在唇瓣相贴的那个瞬间,宋长川的心脏好像都停止跳动。
上一次,是在什么时候?
这个荒谬的想法就这么不合时宜地冒出来,让宋长川自己都吓了一跳。
不过这种感觉转瞬即逝,因为简白仅仅只清醒了一会,又重新失了力气倒在床上。
宋长川盯着床上的丧尸看了一会,最后只是给他理了衣服。确定简白短时间内不会再有别的状况之后,宋长川打开门,在离简白直线距离不超过十米的地方站定。
外面的雪早就停了,太阳慢慢升起来,又是新的一天。
在以前,不管是新的一天还是旧的一天,对于宋长川来说都没有区别,无非就是研究的进度涨一点还是跌一点,遇到固定的人,做固定的事,走固定的路。

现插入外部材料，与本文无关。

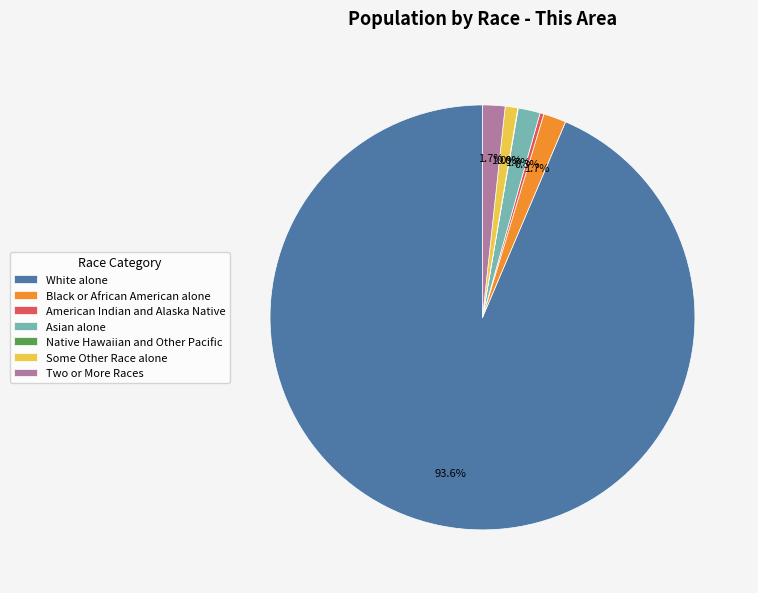

Does any single category account for the majority?

Yes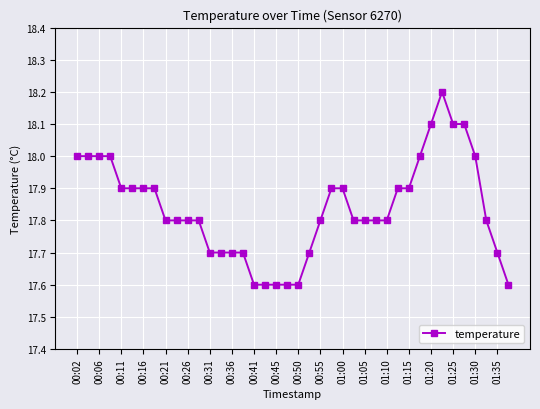

What is the minimum value shown in the chart?

17.6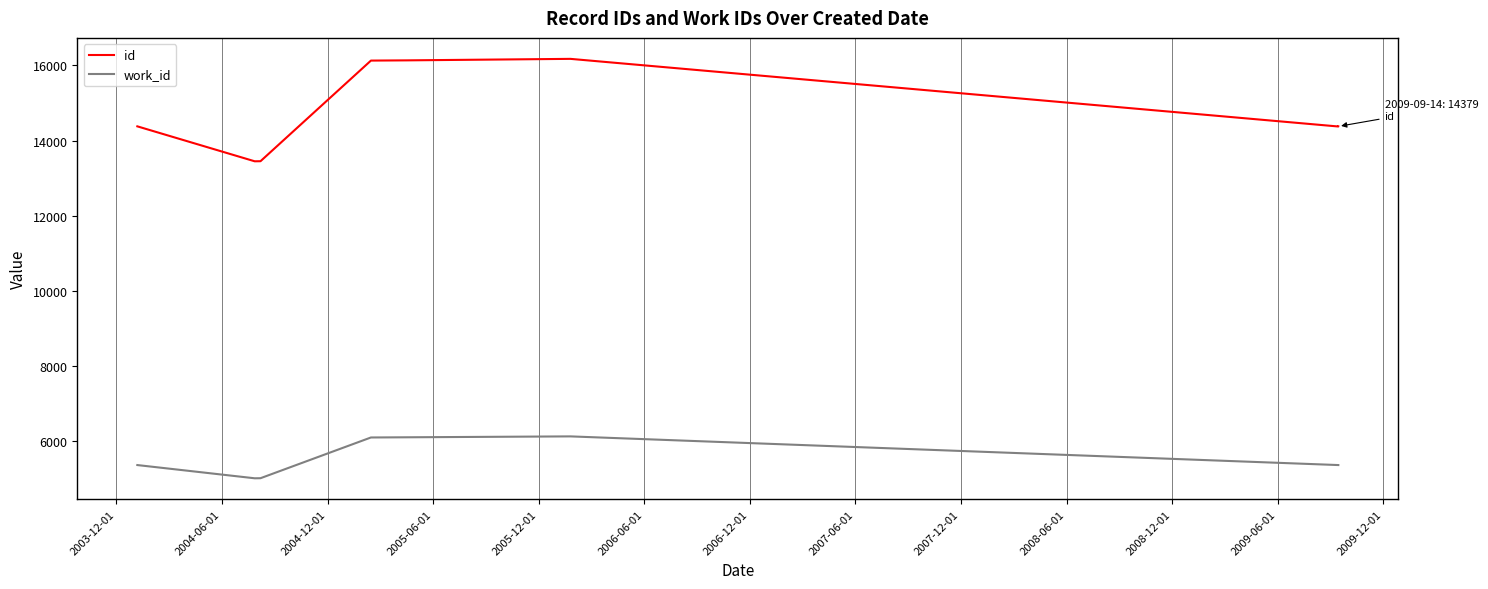

At how many categories does at least one series exceed 9722?

10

简白之前对他说世界只有黑白灰,但宋长川没有说的是,如果没有简白,那么,他也是这样。
宋长川突然就有一股冲动,他想就这样冲回观察室,把简白叫醒,让他清醒地坐起来,然后告诉他,我也爱你。
事实上,他就是这么做的。
简白毫无反应地揉了揉眼睛,像是还没睡醒,头发也不像之前那样,有圆润的蓬松弧度,而是跟主人统一战线似的耷拉着。
他抬眼看向宋长川,脸上一片茫然。
“吼?”
宋长川的心跳都漏了一拍。
好样的,全部归零。
宋长川僵在原地,他的手放在外套的口袋里,现在,一片冰凉。
简白的瞳孔里没有一丝熟悉的光彩,返回到最原始的样子,只有属于丧尸的混沌与空茫。
他就那么歪着头,喉咙里发出断续的低吼,却没有任何攻击意向,像是在努力辨认眼前这个人形生物究竟是什么。
“简白……”宋长川的声音干涩得厉害,“你还记得我吗。”
明明之前还和我绑定了的……
宋长川突然开始后悔,是不是因为他跟简白的羁绊太少,所以现在,他连是简白身边最特殊的那个都做不到。
丧尸没有任何反应,只是继续盯着他看,然后忽然低下头,开始嗅闻自己的手臂,又抬起头嗅闻空气。他的动作机械,又生涩,大概是回到了之前刚被捡到的时期。但奇怪的是,这一次,他表现的并不像是恋爱脑丧尸,更多的只是普通丧尸的特征。
宋长川的心脏像是被一只无形的手攥紧了。他缓慢地靠近床边,每一步都小心翼翼,观察着简白的反应。
丧尸好奇地看着他的动作,偶尔发出几声意义不明的咕噜声。
他伸手从衣袋里取出那管黑色的解毒剂,试管在晨光中泛着幽暗的光泽。按照叶振音的指示,这应该在简白出现异常时给他服用。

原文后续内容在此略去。